Intended for healthcare professionals

Editorials

The BMJ requires data sharing on request for all trials

BMJ 2015; 350 doi: https://doi.org/10.1136/bmj.h2373 (Published 07 May 2015) Cite this as: BMJ 2015;350:h2373
  1. Elizabeth Loder, acting head of research ,
  2. Trish Groves, deputy editor and editor in chief, BMJ Open
  1. 1The BMJ, London, UK
  1. Correspondence to: E Loder eloder{at}bmj.com

Heeding calls from the Institute of Medicine, WHO, and the Nordic Trial Alliance, we are extending our policy

The movement to make data from clinical trials widely accessible has achieved enormous success, and it is now time for medical journals to play their part. From 1 July The BMJ will extend its requirements for data sharing to apply to all submitted clinical trials, not just those that test drugs or devices.1 The data transparency revolution is gathering pace.2 Last month, the World Health Organization (WHO) and the Nordic Trial Alliance released important declarations about clinical trial transparency.3 4

These announcements come on the heels of the US Institute of Medicine’s (IOM) report on sharing clinical trial data, which called for a transformation of existing scientific culture to one where “data sharing is the expected norm.”5 The efforts of industry, too, must be acknowledged, some of which caught many people by surprise. In particular, Medtronic’s cooperation with the Yale University Open Data project and GlaxoSmithKline’s leadership on data disclosure efforts stand out.6 7

WHO’s statement on public disclosure of clinical trial results and the accompanying rationale reiterate the organisation’s support for registration of clinical trials.8 WHO declares that the main results of clinical trials should be posted on a clinical trial registry or other acceptable website and submitted for journal publication within a year of study completion. The expectation is that results will be “made available publicly at most within 24 months of completion.” The statement does not call for mandatory sharing of primary data from trials but instead “encourages” sharing of research datasets “whenever appropriate.”

In a move that is particularly welcomed by Ben Goldacre, cofounder of the AllTrials campaign,2 WHO also recommends disclosure of previously conducted but unreported clinical trials in a searchable and free registry and says it is “desirable” that these trials should be published in a peer reviewed journal. Goldacre notes that this is important because “the overwhelming majority of prescriptions today are for treatments that came onto the market—and were therefore researched—over the preceding decades rather than the past five years.”9

The Nordic Trial Alliance report is bolder and far more visionary than the WHO statement. Its authors declare their ambition “to make clinical research conducted in the Nordic region the most trusted clinical research in the world.” They outline the current state of data transparency in individual Nordic countries and then provide a detailed account of what needs to change. This includes “public upload of . . . individual participant data” after the report of the clinical trial is published. The alliance envisages a “Nordic transparency council” to serve as a “central, trusted public party” that would oversee the storage and dissemination of trial data.
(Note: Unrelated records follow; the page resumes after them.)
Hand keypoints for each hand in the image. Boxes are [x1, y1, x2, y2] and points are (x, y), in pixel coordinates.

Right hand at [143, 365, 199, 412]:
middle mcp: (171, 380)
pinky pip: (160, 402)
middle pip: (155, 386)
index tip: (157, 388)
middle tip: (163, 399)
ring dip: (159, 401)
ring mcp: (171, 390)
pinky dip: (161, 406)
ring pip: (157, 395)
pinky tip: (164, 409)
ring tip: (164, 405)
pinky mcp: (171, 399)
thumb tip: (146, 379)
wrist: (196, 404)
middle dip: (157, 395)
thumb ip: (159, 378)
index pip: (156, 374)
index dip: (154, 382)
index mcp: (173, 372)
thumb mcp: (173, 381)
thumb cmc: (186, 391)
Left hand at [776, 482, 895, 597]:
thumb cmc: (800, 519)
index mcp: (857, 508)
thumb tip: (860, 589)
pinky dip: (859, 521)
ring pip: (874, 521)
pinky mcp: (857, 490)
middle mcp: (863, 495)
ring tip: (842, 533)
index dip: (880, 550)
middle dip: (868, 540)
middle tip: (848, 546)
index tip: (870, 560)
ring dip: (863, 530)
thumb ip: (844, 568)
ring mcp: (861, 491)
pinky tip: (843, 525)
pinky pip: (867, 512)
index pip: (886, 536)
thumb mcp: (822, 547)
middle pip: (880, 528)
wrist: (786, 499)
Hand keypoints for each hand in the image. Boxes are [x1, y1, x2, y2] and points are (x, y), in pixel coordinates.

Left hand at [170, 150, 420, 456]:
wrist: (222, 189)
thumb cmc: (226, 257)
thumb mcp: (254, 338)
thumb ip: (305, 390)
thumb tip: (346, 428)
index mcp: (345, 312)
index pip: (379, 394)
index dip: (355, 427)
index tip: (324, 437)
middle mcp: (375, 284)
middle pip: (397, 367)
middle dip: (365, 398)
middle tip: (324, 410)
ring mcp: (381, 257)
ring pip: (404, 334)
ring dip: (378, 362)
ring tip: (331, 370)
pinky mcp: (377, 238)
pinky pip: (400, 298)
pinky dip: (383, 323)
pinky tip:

Finally, it calls on a range of public, private, and academic institutions and citizens to “formulate clear laws, regulations, and guidelines.” Such regulations “must specify that lack of transparency and trial registration is a serious offense and that attempts to re-identify . . . participant data are a breach of law, with severe consequences.”4

Extending The BMJ’s data sharing policy to all clinical trials

The BMJ was one of the first medical journals to require sharing of individual patient data for trials of drugs or devices. That policy took effect in January 2013 and specified that such trials would be considered for publication only if the authors agreed to make the relevant anonymised patient level data available on reasonable request.10 We are very pleased that, to date, all authors have agreed, and we have not rejected a single paper for non-compliance. The Dryad data repository is an option for any authors who want a place to store their open, anonymised datasets.11

Our initial data sharing policy focused on trials of drug and devices because many high profile, serious allegations of selective or non-reporting of trial results related to such products.12 13 Growing experience and evidence show, though, that reporting problems are not limited to the corporate sector but affect academic and government sponsored trials as well.14 Additionally, tighter regulation of drugs and devices has produced an explosion of commercial interest in more lightly regulated “apps” and other non-pharmacological treatments.15 It is difficult to argue that these studies should be exempt from the imperative to share data.

Hoarding data and limiting access to them is inimical to the data sharing society envisioned in the IOM report. Making anonymised patient level data from clinical trials available for independent scrutiny allows other researchers to replicate key analyses, reduces the possibility that studies will be unnecessarily duplicated, and maximises use of the information from trials—an important moral obligation to trial participants. An initial investment of time and money is needed to prepare trial data for sharing, but after the first use there are few additional costs; in essence, the value of the data increases with each use.

Notes

Cite this as: BMJ 2015;350:h2373

Footnotes

  • Competing interests: We have read and understood BMJ policy on declaration of interests and declare The BMJ is a cofounder of the AllTrials campaign.

  • Provenance and peer review: Commissioned; not externally peer reviewed.